Records from a collection:

....

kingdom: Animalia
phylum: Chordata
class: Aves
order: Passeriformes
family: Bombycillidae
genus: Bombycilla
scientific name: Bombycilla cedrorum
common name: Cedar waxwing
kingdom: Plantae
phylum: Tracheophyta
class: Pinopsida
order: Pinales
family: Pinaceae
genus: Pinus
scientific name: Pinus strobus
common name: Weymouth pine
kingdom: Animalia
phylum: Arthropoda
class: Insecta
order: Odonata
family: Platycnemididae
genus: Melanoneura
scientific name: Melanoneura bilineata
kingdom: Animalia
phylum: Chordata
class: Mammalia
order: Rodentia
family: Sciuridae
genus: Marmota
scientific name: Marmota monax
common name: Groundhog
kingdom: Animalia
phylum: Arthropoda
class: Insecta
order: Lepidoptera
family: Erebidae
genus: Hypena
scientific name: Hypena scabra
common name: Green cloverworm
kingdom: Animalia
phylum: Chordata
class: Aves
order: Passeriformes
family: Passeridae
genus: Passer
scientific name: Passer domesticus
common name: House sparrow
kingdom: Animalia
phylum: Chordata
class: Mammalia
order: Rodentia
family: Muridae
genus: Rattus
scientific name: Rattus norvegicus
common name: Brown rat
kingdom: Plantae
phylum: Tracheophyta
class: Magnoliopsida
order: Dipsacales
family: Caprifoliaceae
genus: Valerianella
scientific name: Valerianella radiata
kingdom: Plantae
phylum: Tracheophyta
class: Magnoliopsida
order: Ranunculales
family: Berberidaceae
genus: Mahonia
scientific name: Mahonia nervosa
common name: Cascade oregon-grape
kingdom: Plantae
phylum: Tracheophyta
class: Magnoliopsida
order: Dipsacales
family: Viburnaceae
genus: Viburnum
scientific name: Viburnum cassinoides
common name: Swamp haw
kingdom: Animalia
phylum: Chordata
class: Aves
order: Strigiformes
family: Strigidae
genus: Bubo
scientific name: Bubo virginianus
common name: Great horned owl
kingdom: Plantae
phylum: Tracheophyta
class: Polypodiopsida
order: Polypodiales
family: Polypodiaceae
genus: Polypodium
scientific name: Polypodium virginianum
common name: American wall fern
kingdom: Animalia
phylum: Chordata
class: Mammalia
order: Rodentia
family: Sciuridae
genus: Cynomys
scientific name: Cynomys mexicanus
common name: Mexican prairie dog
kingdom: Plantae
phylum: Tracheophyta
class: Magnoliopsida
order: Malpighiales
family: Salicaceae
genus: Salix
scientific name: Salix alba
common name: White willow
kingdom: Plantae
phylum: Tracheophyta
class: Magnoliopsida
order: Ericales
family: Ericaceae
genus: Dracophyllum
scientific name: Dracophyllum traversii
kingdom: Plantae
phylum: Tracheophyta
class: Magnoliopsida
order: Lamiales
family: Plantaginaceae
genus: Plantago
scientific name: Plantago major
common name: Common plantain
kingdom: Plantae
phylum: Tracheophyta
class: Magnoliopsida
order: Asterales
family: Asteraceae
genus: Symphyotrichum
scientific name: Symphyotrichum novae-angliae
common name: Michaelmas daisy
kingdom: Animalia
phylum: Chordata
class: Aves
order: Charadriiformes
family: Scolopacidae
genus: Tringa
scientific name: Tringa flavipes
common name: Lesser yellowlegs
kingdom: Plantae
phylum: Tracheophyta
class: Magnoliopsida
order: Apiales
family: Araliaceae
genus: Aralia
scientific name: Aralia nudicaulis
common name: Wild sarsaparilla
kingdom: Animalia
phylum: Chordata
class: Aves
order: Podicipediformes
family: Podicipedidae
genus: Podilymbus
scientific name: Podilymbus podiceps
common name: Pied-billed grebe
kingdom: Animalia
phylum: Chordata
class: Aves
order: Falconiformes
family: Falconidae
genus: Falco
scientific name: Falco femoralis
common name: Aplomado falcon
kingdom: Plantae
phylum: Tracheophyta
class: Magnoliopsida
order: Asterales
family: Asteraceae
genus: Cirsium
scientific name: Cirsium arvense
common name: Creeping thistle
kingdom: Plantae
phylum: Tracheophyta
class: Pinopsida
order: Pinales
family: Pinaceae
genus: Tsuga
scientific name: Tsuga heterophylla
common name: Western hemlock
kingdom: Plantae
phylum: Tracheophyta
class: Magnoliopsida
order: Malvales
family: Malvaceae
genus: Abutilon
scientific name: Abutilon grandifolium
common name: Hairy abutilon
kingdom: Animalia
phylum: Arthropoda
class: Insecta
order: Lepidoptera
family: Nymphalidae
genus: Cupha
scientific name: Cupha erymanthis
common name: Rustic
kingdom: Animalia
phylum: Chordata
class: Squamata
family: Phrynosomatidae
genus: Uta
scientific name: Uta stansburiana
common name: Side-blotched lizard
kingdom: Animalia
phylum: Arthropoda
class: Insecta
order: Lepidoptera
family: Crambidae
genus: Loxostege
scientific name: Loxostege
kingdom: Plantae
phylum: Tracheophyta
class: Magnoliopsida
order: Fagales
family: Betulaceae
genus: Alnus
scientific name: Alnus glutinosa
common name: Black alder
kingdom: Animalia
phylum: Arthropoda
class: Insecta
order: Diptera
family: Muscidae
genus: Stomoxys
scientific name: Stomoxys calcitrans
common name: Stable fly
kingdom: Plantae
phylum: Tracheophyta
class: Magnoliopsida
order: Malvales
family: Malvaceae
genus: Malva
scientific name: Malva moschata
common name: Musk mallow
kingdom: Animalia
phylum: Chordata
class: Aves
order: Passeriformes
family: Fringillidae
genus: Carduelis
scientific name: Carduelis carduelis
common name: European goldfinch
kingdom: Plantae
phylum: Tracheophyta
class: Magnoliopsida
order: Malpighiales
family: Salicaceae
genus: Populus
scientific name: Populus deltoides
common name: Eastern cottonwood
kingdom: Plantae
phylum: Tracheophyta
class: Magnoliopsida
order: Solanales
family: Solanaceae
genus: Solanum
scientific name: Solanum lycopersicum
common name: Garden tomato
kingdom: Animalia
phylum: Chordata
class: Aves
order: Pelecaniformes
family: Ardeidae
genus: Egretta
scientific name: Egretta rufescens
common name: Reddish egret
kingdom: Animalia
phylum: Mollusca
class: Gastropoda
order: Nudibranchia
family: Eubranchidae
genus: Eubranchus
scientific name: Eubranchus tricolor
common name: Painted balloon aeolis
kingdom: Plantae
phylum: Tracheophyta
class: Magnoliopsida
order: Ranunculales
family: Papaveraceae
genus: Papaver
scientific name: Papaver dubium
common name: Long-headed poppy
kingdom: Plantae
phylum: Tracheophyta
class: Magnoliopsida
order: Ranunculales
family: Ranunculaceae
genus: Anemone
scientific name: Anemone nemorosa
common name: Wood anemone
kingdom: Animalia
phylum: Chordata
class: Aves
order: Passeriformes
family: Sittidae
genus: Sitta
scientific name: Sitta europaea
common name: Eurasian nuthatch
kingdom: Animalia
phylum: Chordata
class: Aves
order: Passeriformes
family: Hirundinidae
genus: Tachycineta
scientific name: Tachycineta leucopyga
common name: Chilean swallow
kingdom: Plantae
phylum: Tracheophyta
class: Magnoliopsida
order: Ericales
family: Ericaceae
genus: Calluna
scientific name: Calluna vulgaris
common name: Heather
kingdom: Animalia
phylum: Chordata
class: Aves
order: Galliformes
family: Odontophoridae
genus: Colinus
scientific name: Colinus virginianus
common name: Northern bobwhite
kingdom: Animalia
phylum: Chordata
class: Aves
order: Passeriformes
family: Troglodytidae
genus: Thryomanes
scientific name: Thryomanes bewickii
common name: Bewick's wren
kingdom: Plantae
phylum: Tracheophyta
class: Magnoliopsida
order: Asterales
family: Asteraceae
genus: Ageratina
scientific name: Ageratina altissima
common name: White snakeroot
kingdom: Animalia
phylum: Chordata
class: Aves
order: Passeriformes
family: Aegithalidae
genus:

....

*Task goal:*
Extract, verbatim, the lines from the start of the records through the line containing "genus: Rattus", including both ends, and nothing else.

*Expected answer:*
kingdom: Animalia
phylum: Chordata
class: Aves
order: Passeriformes
family: Bombycillidae
genus: Bombycilla
scientific name: Bombycilla cedrorum
common name: Cedar waxwing
kingdom: Plantae
phylum: Tracheophyta
class: Pinopsida
order: Pinales
family: Pinaceae
genus: Pinus
scientific name: Pinus strobus
common name: Weymouth pine
kingdom: Animalia
phylum: Arthropoda
class: Insecta
order: Odonata
family: Platycnemididae
genus: Melanoneura
scientific name: Melanoneura bilineata
kingdom: Animalia
phylum: Chordata
class: Mammalia
order: Rodentia
family: Sciuridae
genus: Marmota
scientific name: Marmota monax
common name: Groundhog
kingdom: Animalia
phylum: Arthropoda
class: Insecta
order: Lepidoptera
family: Erebidae
genus: Hypena
scientific name: Hypena scabra
common name: Green cloverworm
kingdom: Animalia
phylum: Chordata
class: Aves
order: Passeriformes
family: Passeridae
genus: Passer
scientific name: Passer domesticus
common name: House sparrow
kingdom: Animalia
phylum: Chordata
class: Mammalia
order: Rodentia
family: Muridae
genus: Rattus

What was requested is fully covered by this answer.